As the disciples of Jesus, we are expected of some hatred and rejection from the world. Yet we are required to live in such a way that such hatred is uncalled for. Peter communicated some of this in his letter:
1 Peter 4:14–16 ESV
14 If you are insulted for the name of Christ, you are blessed, because the Spirit of glory and of God rests upon you. 15 But let none of you suffer as a murderer or a thief or an evildoer or as a meddler. 16 Yet if anyone suffers as a Christian, let him not be ashamed, but let him glorify God in that name.

vv 26-27) The witness of the Holy Spirit and the disciples

[26] What encouragement do you find in verse 26?
In spite of man’s rejection, there would be a continued testimony to Christ. It would be carried on by the Helper- the Holy Spirit.

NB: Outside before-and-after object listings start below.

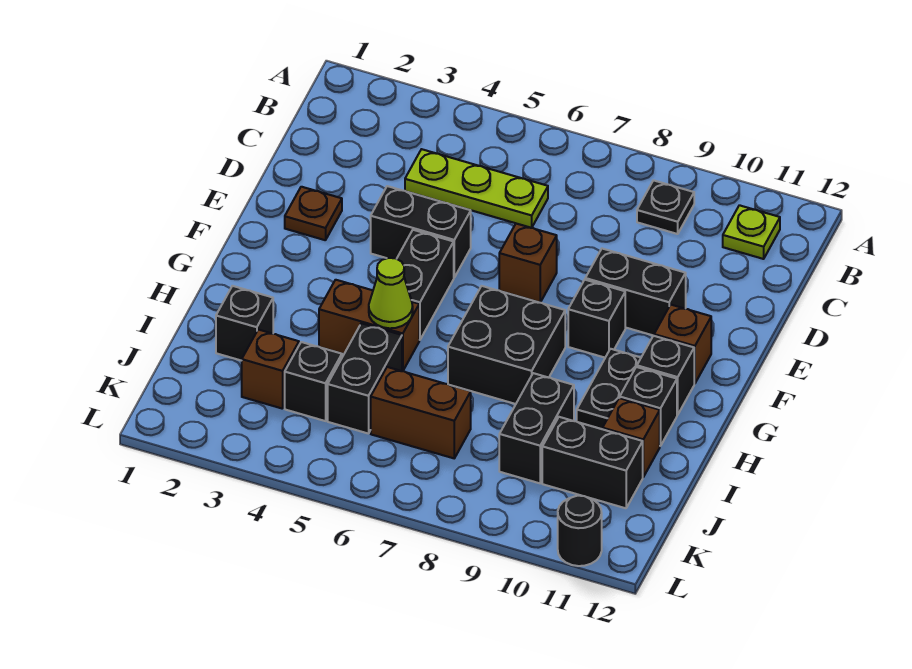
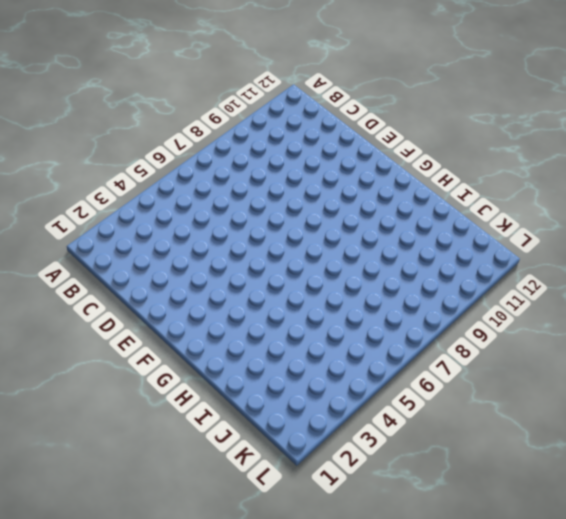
none -> black plate B9 level 1
none -> lime plate B11 level 1
none -> lime plate C4:C6 level 1

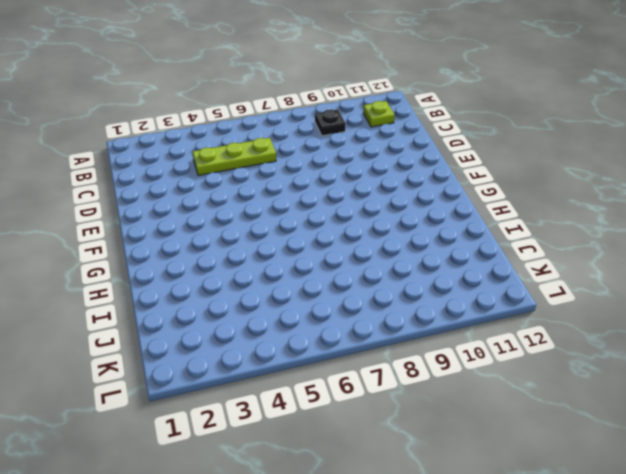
none -> brown plate E2 level 1
none -> black brick E4:E5 level 1
none -> brown brick E7 level 1

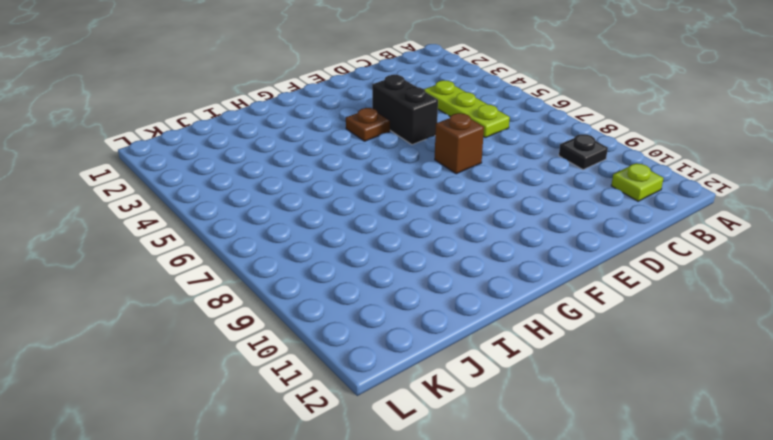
brown plate F4 level 1 -> brown plate E2 level 1
none -> black brick E9:E10 level 1
none -> black brick F5:G5 level 1
none -> black brick F9 level 1

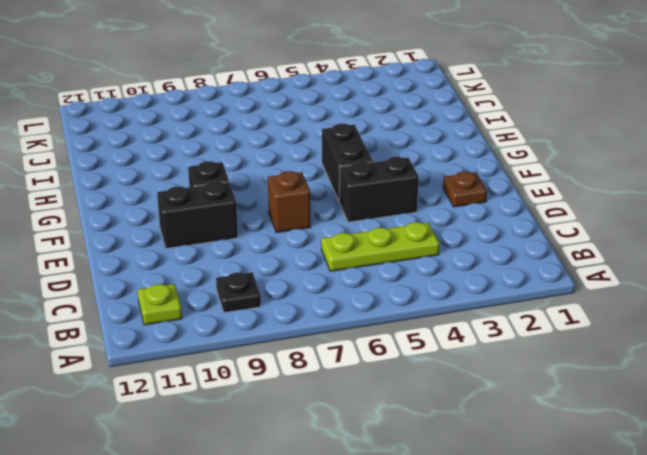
none -> brown brick F11 level 1
none -> black brick G7:H8 level 1
none -> black plate G10:H10 level 1

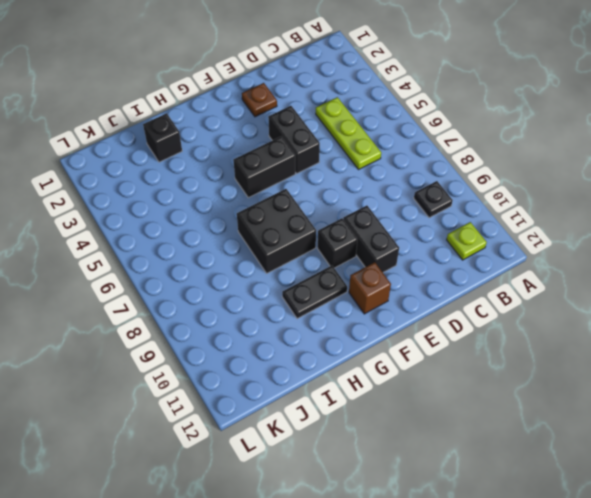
none -> brown brick E7 level 1
none -> black brick G11 level 1
none -> brown brick H4:H5 level 1

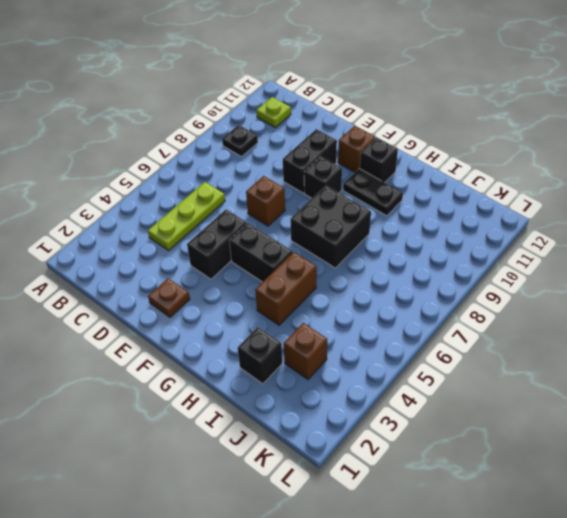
none -> black brick H11 level 1
none -> black brick I5:J5 level 1
none -> black brick I9:J9 level 1

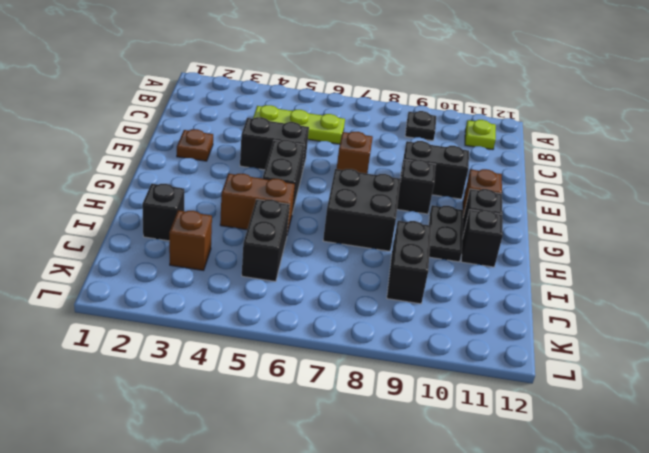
none -> brown brick I11 level 1
none -> black brick J4 level 1
none -> brown brick J6:J7 level 1

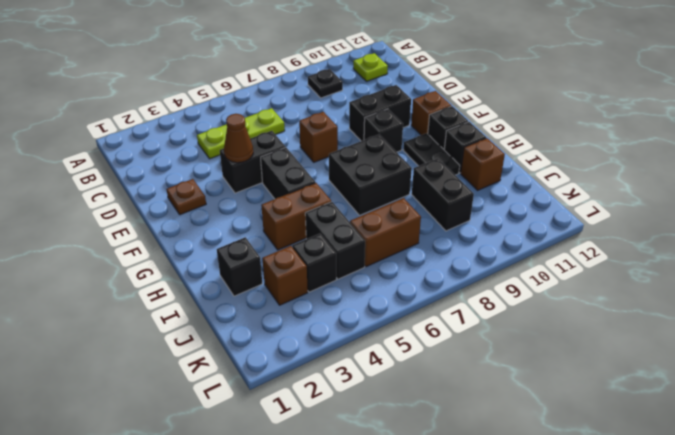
brown cone E4 level 2 -> none
none -> black brick J10:J11 level 1
none -> black round brick L11 level 1
none -> lime cone H5 level 2

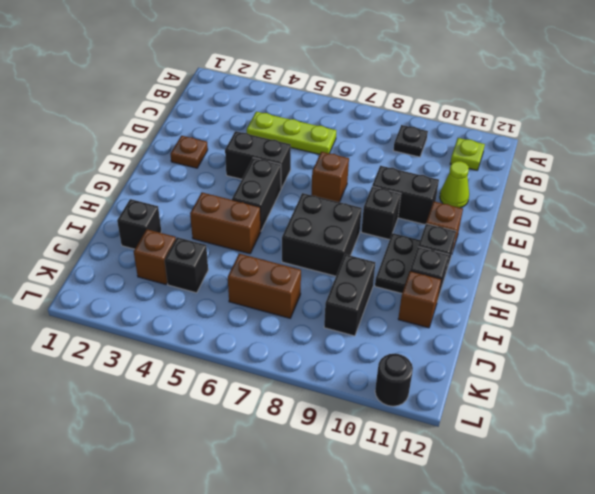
lime cone D11 level 1 -> lime cone H5 level 2
none -> black brick I5:J5 level 1
none -> black brick J10:J11 level 1

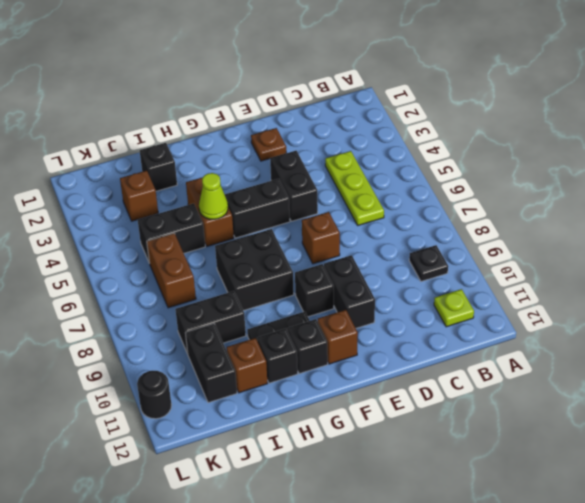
none -> black brick J4 level 1

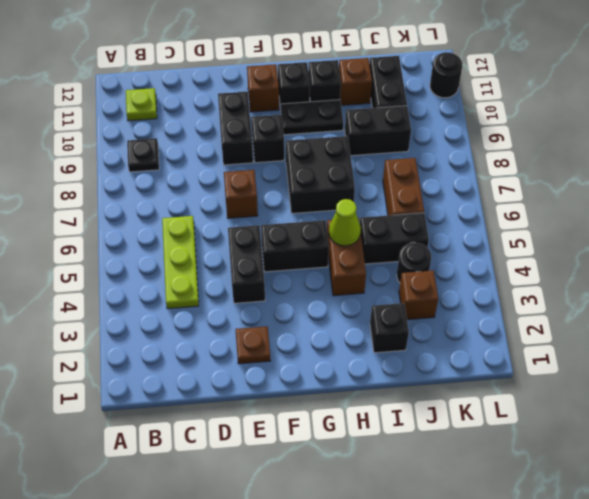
black round brick J4 level 1 -> black brick J4 level 1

Here the Lord said that He would send the Spirit from the Father. In John 14:16:
John 14:16 ESV
16 And I will ask the Father, and he will give you another Helper, to be with you forever,
the Father was the One who sent the Spirit. Is this not another proof of the equality of the Son and the Father? Who but God could send One who is God?
“The Spirit of truth, who proceeds from the Father.” This means that He is constantly being sent forth by God, and His day of Pentecost was a special instance of this. The Spirit testifies concerning Christ. This is His great mission. He does not seek to occupy men with Himself, though He is one of the members of the Trinity. But He directs the attention of both sinner and saint to the Lord’s glory.
[27] Then we have the Spirit testifying directly through the disciples. They had been with the Lord from the beginning of His public ministry and were especially qualified to tell of His Person and His work.
If anyone could have found any imperfection in the Lord, those who had been with Him the most could have. But they never knew Him to commit a sin of any kind. They could testify to the fact that He was the sinless Son of God and Savior of the world.
For us today this applies to us too, but not to the degree of the apostles. We too have been given testimonies of the work of God in our lives. We have been equipped with the Holy Spirit to testify of the greatness of God, to bring glory to Him, to worship Him.
After all that is why we were created.
“The chief end of man is to glorify God by enjoying Him forever.” -Piper
Numbers 6:24–26 ESV
24 The Lord bless you and keep you; 25 the Lord make his face to shine upon you and be gracious to you; 26 the Lord lift up his countenance upon you and give you peace.